NDVI - Landsat 8
Now, we are going to look at how to calculate the NDVI using Landsat 8 data of the same area at the same time.
To do so, we will access the Landsat 8 Tier 1 Surface Reflectance dataset.
Preparing the data
The process is almost identical to that of Sentinel-2, however we will have to adjust the correct bands. Check the data documentation to find out which bands store which information and how to adress them.
// Compute Normalized Difference Vegetation Index over LS8 product.
// NDVI = (NIR - RED) / (NIR + RED), where
// RED is B4, 636-673 nm
// NIR is B5, 851-879 nm
//Step 1: Access your boundary-defining geometry
var extent_lebanon = ee.FeatureCollection("FAO/GAUL/2015/level0")
.filter(ee.Filter.eq('ADM0_NAME', 'Lebanon')); //filter for entry that equals the UN country name 'Lebanon'
//Step 2: Access the Landsat 8 Tier 1 Surface Reflectance data and filter it for all the the images of the year 2020 that lie within the geometries boundaries. Keep only the relevant bands and filter for cloud coverage.
var ls8 = ee.ImageCollection('LANDSAT/LC08/C01/T1_SR')
.filterBounds(extent_lebanon)
.filterDate('2020-07-01', '2020-07-31')
.select('B1','B2','B3','B4','B5','B6','B7')
.filter(ee.Filter.lt('CLOUD_COVER', 10));
//Print your ImageCollection to your console tab to inspect it
print(ls8, 'Image Collection Lebanon July 2020');
Map.centerObject(ls8,9)
//Step 3: Create a single Image by reducing by Median and clip it to the extent of the geometry
var ls8_median = ls8.median()
.clip(extent_lebanon);
//Print your Image to your console tab to inspect it
print(ls8_median, 'Median reduced Image Lebanon July 2020');
//Add your Image as a map layer
var visParams = {'min': 400,'max': [4000,3000,3000], 'bands':'B5,B4,B3'};
Map.addLayer(ls8_median, visParams, 'S2 Lebanon July 2020 Median');
Calculating the NDVI
//Step 4: Calculate the NDVI manually: NDVI = (B5 - B4) / (B5 + B4)
//this can be achieved using either simple band operations, .expression or .normalizedDifference
//Variant 1: Simple band operations
var nir = ls8_median.select('B5');
var red = ls8_median.select('B4');
var ndvi = nir.subtract(red).divide(nir.add(red)).rename('NDVI');
print(ndvi, 'NDVI Lebanon July 2020 V1')
// Display the result.
var ndviParams = {min: -1, max: 1, palette: ['blue', 'white', 'green']};
Map.addLayer(ndvi, ndviParams, 'NDVI Lebanon July 2020 V1');
//Variant 2: .expression
var ndvi_2 = ls8_median.expression(
'(NIR-RED)/(NIR+RED)', {
'NIR' : ls8_median.select('B5'),
'RED' : ls8_median.select('B4')
})
.rename('NDVI');
print(ndvi_2, 'NDVI Lebanon July 2020 V2')

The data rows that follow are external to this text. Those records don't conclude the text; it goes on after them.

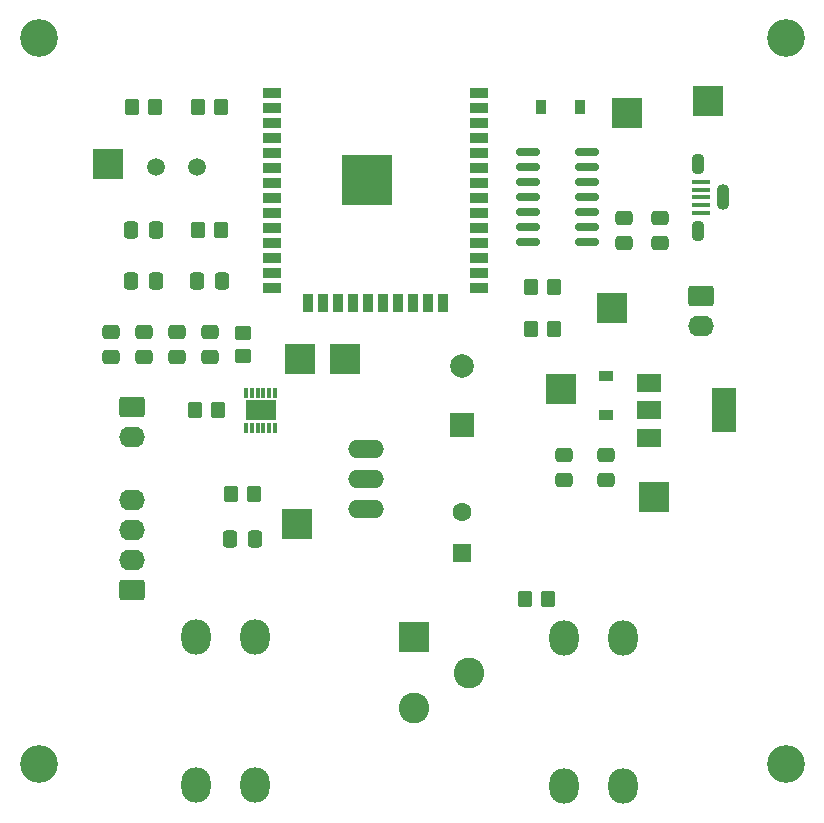
<source format=gts>
G04 #@! TF.GenerationSoftware,KiCad,Pcbnew,(6.0.10-0)*
G04 #@! TF.CreationDate,2023-03-07T16:22:59-06:00*
G04 #@! TF.ProjectId,v0.0,76302e30-2e6b-4696-9361-645f70636258,rev?*
G04 #@! TF.SameCoordinates,Original*
G04 #@! TF.FileFunction,Soldermask,Top*
G04 #@! TF.FilePolarity,Negative*
%FSLAX46Y46*%
G04 Gerber Fmt 4.6, Leading zero omitted, Abs format (unit mm)*
G04 Created by KiCad (PCBNEW (6.0.10-0)) date 2023-03-07 16:22:59*
%MOMM*%
%LPD*%
G01*
G04 APERTURE LIST*
G04 Aperture macros list*
%AMRoundRect*
0 Rectangle with rounded corners*
0 $1 Rounding radius*
0 $2 $3 $4 $5 $6 $7 $8 $9 X,Y pos of 4 corners*
0 Add a 4 corners polygon primitive as box body*
4,1,4,$2,$3,$4,$5,$6,$7,$8,$9,$2,$3,0*
0 Add four circle primitives for the rounded corners*
1,1,$1+$1,$2,$3*
1,1,$1+$1,$4,$5*
1,1,$1+$1,$6,$7*
1,1,$1+$1,$8,$9*
0 Add four rect primitives between the rounded corners*
20,1,$1+$1,$2,$3,$4,$5,0*
20,1,$1+$1,$4,$5,$6,$7,0*
20,1,$1+$1,$6,$7,$8,$9,0*
20,1,$1+$1,$8,$9,$2,$3,0*%
G04 Aperture macros list end*
%ADD10RoundRect,0.250000X-0.350000X-0.450000X0.350000X-0.450000X0.350000X0.450000X-0.350000X0.450000X0*%
%ADD11RoundRect,0.250000X0.337500X0.475000X-0.337500X0.475000X-0.337500X-0.475000X0.337500X-0.475000X0*%
%ADD12R,2.500000X2.500000*%
%ADD13RoundRect,0.250000X0.845000X-0.620000X0.845000X0.620000X-0.845000X0.620000X-0.845000X-0.620000X0*%
%ADD14O,2.190000X1.740000*%
%ADD15RoundRect,0.250000X-0.475000X0.337500X-0.475000X-0.337500X0.475000X-0.337500X0.475000X0.337500X0*%
%ADD16O,2.500000X3.000000*%
%ADD17R,2.000000X2.000000*%
%ADD18C,2.000000*%
%ADD19RoundRect,0.150000X-0.825000X-0.150000X0.825000X-0.150000X0.825000X0.150000X-0.825000X0.150000X0*%
%ADD20C,3.200000*%
%ADD21RoundRect,0.250000X0.350000X0.450000X-0.350000X0.450000X-0.350000X-0.450000X0.350000X-0.450000X0*%
%ADD22R,0.900000X1.200000*%
%ADD23RoundRect,0.250000X-0.845000X0.620000X-0.845000X-0.620000X0.845000X-0.620000X0.845000X0.620000X0*%
%ADD24R,2.600000X2.600000*%
%ADD25C,2.600000*%
%ADD26O,3.048000X1.524000*%
%ADD27R,1.500000X0.900000*%
%ADD28R,0.900000X1.500000*%
%ADD29C,0.475000*%
%ADD30R,4.200000X4.200000*%
%ADD31R,1.200000X0.900000*%
%ADD32RoundRect,0.008100X0.126900X-0.411900X0.126900X0.411900X-0.126900X0.411900X-0.126900X-0.411900X0*%
%ADD33R,2.500000X1.700000*%
%ADD34R,1.600000X1.600000*%
%ADD35C,1.600000*%
%ADD36R,2.000000X1.500000*%
%ADD37R,2.000000X3.800000*%
%ADD38RoundRect,0.250000X0.450000X-0.350000X0.450000X0.350000X-0.450000X0.350000X-0.450000X-0.350000X0*%
%ADD39R,1.500000X0.450000*%
%ADD40O,1.100000X1.800000*%
%ADD41O,1.100000X2.200000*%
%ADD42C,1.500000*%
G04 APERTURE END LIST*
D10*
X160004000Y-102108000D03*
X158004000Y-102108000D03*
D11*
X135149500Y-97028000D03*
X133074500Y-97028000D03*
D10*
X130318000Y-70866000D03*
X132318000Y-70866000D03*
D12*
X161036000Y-84328000D03*
D13*
X124734000Y-101346000D03*
D14*
X124734000Y-98806000D03*
X124734000Y-96266000D03*
X124734000Y-93726000D03*
D15*
X164846000Y-89894500D03*
X164846000Y-91969500D03*
X166370000Y-69828500D03*
X166370000Y-71903500D03*
X128524000Y-79480500D03*
X128524000Y-81555500D03*
D16*
X130208000Y-117810000D03*
X130208000Y-105310000D03*
X135208000Y-117810000D03*
X135208000Y-105310000D03*
D17*
X152654000Y-87376000D03*
D18*
X152654000Y-82376000D03*
D12*
X173482000Y-59944000D03*
X138938000Y-81788000D03*
D19*
X158307000Y-64262000D03*
X158307000Y-65532000D03*
X158307000Y-66802000D03*
X158307000Y-68072000D03*
X158307000Y-69342000D03*
X158307000Y-70612000D03*
X158307000Y-71882000D03*
X163257000Y-71882000D03*
X163257000Y-70612000D03*
X163257000Y-69342000D03*
X163257000Y-68072000D03*
X163257000Y-66802000D03*
X163257000Y-65532000D03*
X163257000Y-64262000D03*
D15*
X122936000Y-79480500D03*
X122936000Y-81555500D03*
D12*
X166624000Y-60960000D03*
D20*
X180086000Y-54610000D03*
D21*
X132064000Y-86106000D03*
X130064000Y-86106000D03*
D15*
X169418000Y-69828500D03*
X169418000Y-71903500D03*
D16*
X161330000Y-105372000D03*
X161330000Y-117872000D03*
X166330000Y-105372000D03*
X166330000Y-117872000D03*
D22*
X159386000Y-60452000D03*
X162686000Y-60452000D03*
D21*
X160512000Y-75692000D03*
X158512000Y-75692000D03*
D23*
X172954000Y-76454000D03*
D14*
X172954000Y-78994000D03*
D11*
X132355500Y-75184000D03*
X130280500Y-75184000D03*
D15*
X161290000Y-89894500D03*
X161290000Y-91969500D03*
D11*
X126767500Y-75184000D03*
X124692500Y-75184000D03*
D24*
X148602000Y-105306000D03*
D25*
X148602000Y-111306000D03*
X153302000Y-108306000D03*
D12*
X165354000Y-77470000D03*
D26*
X144526000Y-91948000D03*
X144526000Y-94488000D03*
X144526000Y-89408000D03*
D21*
X135112000Y-93218000D03*
X133112000Y-93218000D03*
D10*
X130318000Y-60452000D03*
X132318000Y-60452000D03*
D27*
X136600000Y-59265000D03*
X136600000Y-60535000D03*
X136600000Y-61805000D03*
X136600000Y-63075000D03*
X136600000Y-64345000D03*
X136600000Y-65615000D03*
X136600000Y-66885000D03*
X136600000Y-68155000D03*
X136600000Y-69425000D03*
X136600000Y-70695000D03*
X136600000Y-71965000D03*
X136600000Y-73235000D03*
X136600000Y-74505000D03*
X136600000Y-75775000D03*
D28*
X139640000Y-77025000D03*
X140910000Y-77025000D03*
X142180000Y-77025000D03*
X143450000Y-77025000D03*
X144720000Y-77025000D03*
X145990000Y-77025000D03*
X147260000Y-77025000D03*
X148530000Y-77025000D03*
X149800000Y-77025000D03*
X151070000Y-77025000D03*
D27*
X154100000Y-75775000D03*
X154100000Y-74505000D03*
X154100000Y-73235000D03*
X154100000Y-71965000D03*
X154100000Y-70695000D03*
X154100000Y-69425000D03*
X154100000Y-68155000D03*
X154100000Y-66885000D03*
X154100000Y-65615000D03*
X154100000Y-64345000D03*
X154100000Y-63075000D03*
X154100000Y-61805000D03*
X154100000Y-60535000D03*
X154100000Y-59265000D03*
D29*
X143907500Y-68130000D03*
X145432500Y-65080000D03*
X146195000Y-65842500D03*
X143145000Y-65842500D03*
D30*
X144670000Y-66605000D03*
D29*
X145432500Y-68130000D03*
X143907500Y-65080000D03*
X143145000Y-67367500D03*
X145432500Y-66605000D03*
X144670000Y-65842500D03*
X143907500Y-66605000D03*
X146195000Y-67367500D03*
X144670000Y-67367500D03*
D15*
X125730000Y-79480500D03*
X125730000Y-81555500D03*
D21*
X160512000Y-79248000D03*
X158512000Y-79248000D03*
D12*
X122682000Y-65278000D03*
X168910000Y-93472000D03*
D31*
X164846000Y-83186000D03*
X164846000Y-86486000D03*
D32*
X134386000Y-87551000D03*
X134886000Y-87551000D03*
X135386000Y-87551000D03*
X135886000Y-87551000D03*
X136386000Y-87551000D03*
X136886000Y-87551000D03*
X136886000Y-84661000D03*
X136386000Y-84661000D03*
X135886000Y-84661000D03*
X135386000Y-84661000D03*
X134886000Y-84661000D03*
X134386000Y-84661000D03*
D33*
X135636000Y-86106000D03*
D20*
X180086000Y-116078000D03*
D21*
X126730000Y-60452000D03*
X124730000Y-60452000D03*
D20*
X116840000Y-116078000D03*
D34*
X152654000Y-98172651D03*
D35*
X152654000Y-94672651D03*
D12*
X138684000Y-95758000D03*
D36*
X168554000Y-83806000D03*
X168554000Y-86106000D03*
X168554000Y-88406000D03*
D37*
X174854000Y-86106000D03*
D12*
X142748000Y-81788000D03*
D23*
X124714000Y-85852000D03*
D14*
X124714000Y-88392000D03*
D20*
X116840000Y-54610000D03*
D11*
X126767500Y-70866000D03*
X124692500Y-70866000D03*
D15*
X131318000Y-79480500D03*
X131318000Y-81555500D03*
D38*
X134112000Y-81518000D03*
X134112000Y-79518000D03*
D39*
X172911000Y-69372000D03*
X172911000Y-68722000D03*
X172911000Y-68072000D03*
X172911000Y-67422000D03*
X172911000Y-66772000D03*
D40*
X172661000Y-70872000D03*
X172661000Y-65272000D03*
D41*
X174811000Y-68072000D03*
D42*
X126824000Y-65532000D03*
X130224000Y-65532000D03*
M02*

</source>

//define special visualization parameters for the ndvi
Map.addLayer(ndvi_2, ndviParams , 'NDVI Lebanon July 2020 V2');
//Variant 3: .normalizedDifference(NIR, RED)
//find out how .normalizedDifference works by checking Docs -> ee.Image -> normalizedDifference
var ndvi_3 = ls8_median.normalizedDifference(['B5', 'B4'])
.rename('NDVI');
print(ndvi_3, 'NDVI Lebanon July 2020 V3');
//You can also create more complex colour palettes via hex strings.
//this color combination is taken from the Examples script Image -> Normalized Difference:
var palette = ['FFFFFF', 'CE7E45', 'DF923D', 'F1B555', 'FCD163', '99B718',
'74A901', '66A000', '529400', '3E8601', '207401', '056201',
'004C00', '023B01', '012E01', '011D01', '011301'];
//Please keep in mind that for this palette, you should set your minimum visible value to 0, as it s designed for this purpose.
//This is due to it being a gradient from brown to green tones, with a heavy focus on the green side. If we would set min: -1, NDVI = 0 would already be displayed in a dark green tone.
//You can recognize this by checking the palette-section of your layer information for ndvi_3.
// Display the input image and the NDVI derived from it.
Map.addLayer(ndvi_3, {min: 0, max: 1, palette: palette}, 'NDVI Lebanon July 2020 V3')
Now that we have calculated and displayed the NDVI in three different variants, we can again use the Inspector to see that the pixel values are always identical!
We can now compare the NDVI results of S2 and LS8. If you zoom in close enough, you can easily see how the spatial resolution of Sentinel-2 is superior to that of Landsat 8.